**WHAT TO DO:**
What you give back must match the records below exactly, apart from the pictures, which are omitted.

Saved data entries:
════════

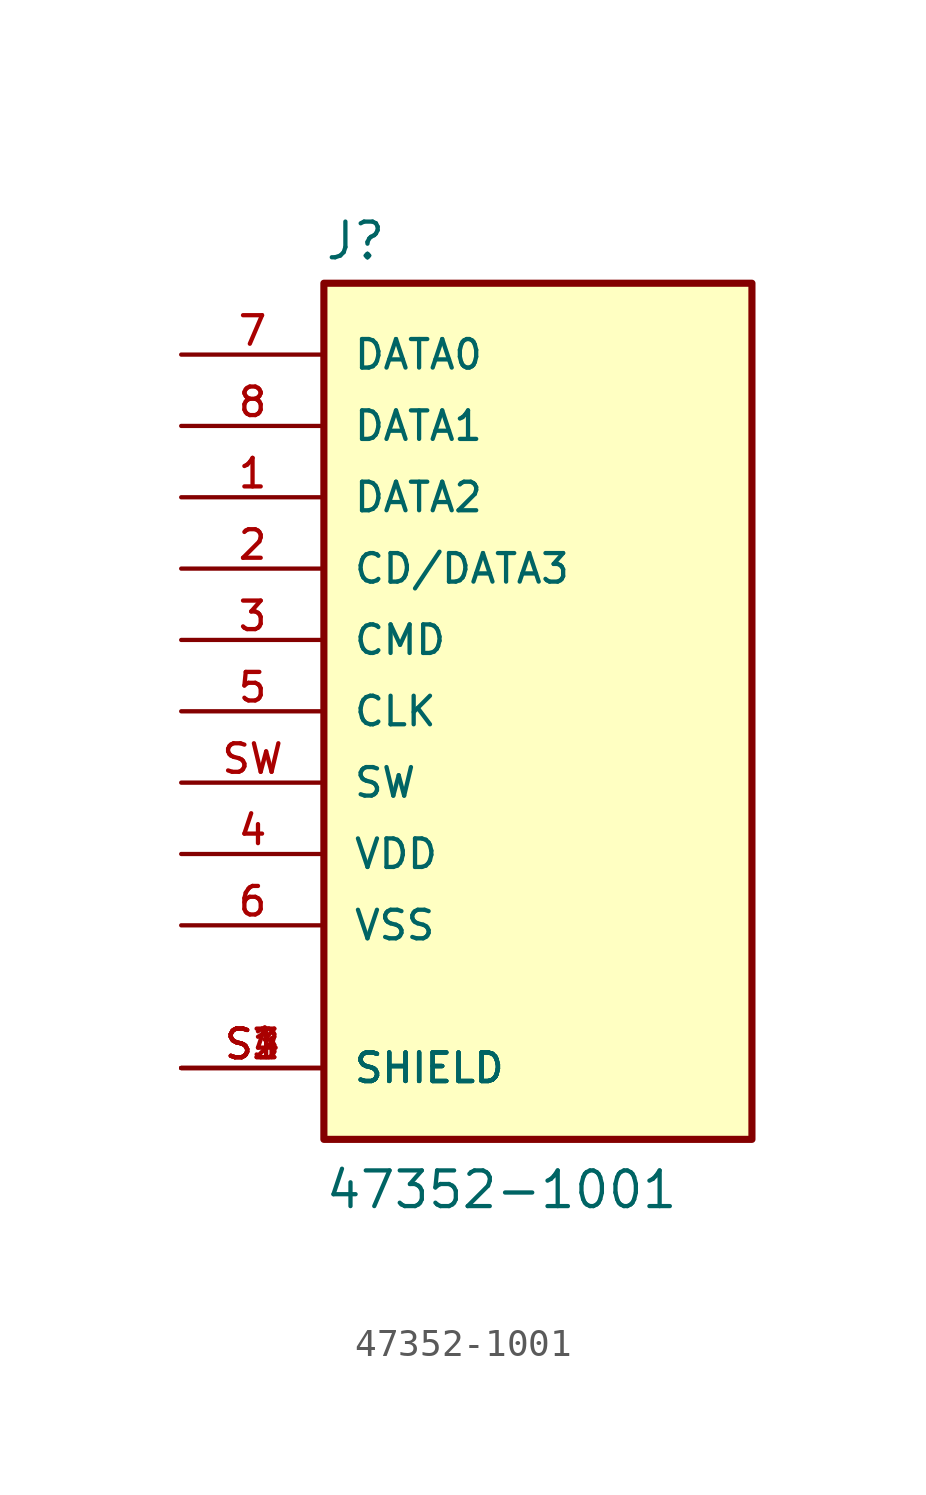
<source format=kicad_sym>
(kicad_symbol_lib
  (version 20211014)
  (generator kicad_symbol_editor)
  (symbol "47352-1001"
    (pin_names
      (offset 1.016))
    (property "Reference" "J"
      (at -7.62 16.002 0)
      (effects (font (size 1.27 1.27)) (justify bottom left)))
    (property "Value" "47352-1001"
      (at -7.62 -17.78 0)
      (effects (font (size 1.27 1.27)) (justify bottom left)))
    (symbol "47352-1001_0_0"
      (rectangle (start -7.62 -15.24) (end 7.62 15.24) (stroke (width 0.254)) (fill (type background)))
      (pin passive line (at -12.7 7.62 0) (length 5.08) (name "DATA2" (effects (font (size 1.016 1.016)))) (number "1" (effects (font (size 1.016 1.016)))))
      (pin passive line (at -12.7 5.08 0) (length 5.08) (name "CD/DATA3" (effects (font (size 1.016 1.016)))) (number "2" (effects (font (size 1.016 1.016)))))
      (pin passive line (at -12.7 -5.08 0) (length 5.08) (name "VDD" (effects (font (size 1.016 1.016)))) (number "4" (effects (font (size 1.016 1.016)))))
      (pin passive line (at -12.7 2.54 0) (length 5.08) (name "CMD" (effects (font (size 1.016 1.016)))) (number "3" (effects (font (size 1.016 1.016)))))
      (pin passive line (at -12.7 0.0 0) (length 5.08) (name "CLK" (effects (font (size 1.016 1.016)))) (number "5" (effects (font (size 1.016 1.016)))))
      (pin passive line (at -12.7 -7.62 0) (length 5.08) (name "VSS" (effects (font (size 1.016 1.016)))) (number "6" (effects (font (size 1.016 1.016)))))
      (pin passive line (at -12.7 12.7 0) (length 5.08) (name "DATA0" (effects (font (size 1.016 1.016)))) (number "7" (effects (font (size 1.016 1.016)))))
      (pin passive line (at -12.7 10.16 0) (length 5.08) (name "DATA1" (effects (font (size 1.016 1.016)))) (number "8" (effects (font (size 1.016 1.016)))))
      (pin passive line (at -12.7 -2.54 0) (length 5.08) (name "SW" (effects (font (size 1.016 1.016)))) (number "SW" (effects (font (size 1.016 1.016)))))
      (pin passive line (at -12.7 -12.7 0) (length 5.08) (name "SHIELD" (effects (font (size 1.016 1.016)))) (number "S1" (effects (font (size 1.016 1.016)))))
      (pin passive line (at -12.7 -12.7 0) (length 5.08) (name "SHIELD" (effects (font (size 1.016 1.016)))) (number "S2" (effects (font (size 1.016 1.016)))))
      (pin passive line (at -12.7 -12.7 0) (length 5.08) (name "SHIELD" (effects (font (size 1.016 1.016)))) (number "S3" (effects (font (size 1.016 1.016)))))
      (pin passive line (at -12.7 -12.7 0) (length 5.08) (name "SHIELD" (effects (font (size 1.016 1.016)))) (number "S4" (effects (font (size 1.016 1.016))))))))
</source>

════════

**RESULT FOR THIS TASK:**
<source format=kicad_sym>
(kicad_symbol_lib
  (version 20211014)
  (generator kicad_symbol_editor)
  (symbol "47352-1001"
    (pin_names
      (offset 1.016))
    (property "Reference" "J"
      (at -7.62 16.002 0)
      (effects (font (size 1.27 1.27)) (justify bottom left)))
    (property "Value" "47352-1001"
      (at -7.62 -17.78 0)
      (effects (font (size 1.27 1.27)) (justify bottom left)))
    (symbol "47352-1001_0_0"
      (rectangle (start -7.62 -15.24) (end 7.62 15.24) (stroke (width 0.254)) (fill (type background)))
      (pin passive line (at -12.7 7.62 0) (length 5.08) (name "DATA2" (effects (font (size 1.016 1.016)))) (number "1" (effects (font (size 1.016 1.016)))))
      (pin passive line (at -12.7 5.08 0) (length 5.08) (name "CD/DATA3" (effects (font (size 1.016 1.016)))) (number "2" (effects (font (size 1.016 1.016)))))
      (pin passive line (at -12.7 -5.08 0) (length 5.08) (name "VDD" (effects (font (size 1.016 1.016)))) (number "4" (effects (font (size 1.016 1.016)))))
      (pin passive line (at -12.7 2.54 0) (length 5.08) (name "CMD" (effects (font (size 1.016 1.016)))) (number "3" (effects (font (size 1.016 1.016)))))
      (pin passive line (at -12.7 0.0 0) (length 5.08) (name "CLK" (effects (font (size 1.016 1.016)))) (number "5" (effects (font (size 1.016 1.016)))))
      (pin passive line (at -12.7 -7.62 0) (length 5.08) (name "VSS" (effects (font (size 1.016 1.016)))) (number "6" (effects (font (size 1.016 1.016)))))
      (pin passive line (at -12.7 12.7 0) (length 5.08) (name "DATA0" (effects (font (size 1.016 1.016)))) (number "7" (effects (font (size 1.016 1.016)))))
      (pin passive line (at -12.7 10.16 0) (length 5.08) (name "DATA1" (effects (font (size 1.016 1.016)))) (number "8" (effects (font (size 1.016 1.016)))))
      (pin passive line (at -12.7 -2.54 0) (length 5.08) (name "SW" (effects (font (size 1.016 1.016)))) (number "SW" (effects (font (size 1.016 1.016)))))
      (pin passive line (at -12.7 -12.7 0) (length 5.08) (name "SHIELD" (effects (font (size 1.016 1.016)))) (number "S1" (effects (font (size 1.016 1.016)))))
      (pin passive line (at -12.7 -12.7 0) (length 5.08) (name "SHIELD" (effects (font (size 1.016 1.016)))) (number "S2" (effects (font (size 1.016 1.016)))))
      (pin passive line (at -12.7 -12.7 0) (length 5.08) (name "SHIELD" (effects (font (size 1.016 1.016)))) (number "S3" (effects (font (size 1.016 1.016)))))
      (pin passive line (at -12.7 -12.7 0) (length 5.08) (name "SHIELD" (effects (font (size 1.016 1.016)))) (number "S4" (effects (font (size 1.016 1.016))))))))
</source>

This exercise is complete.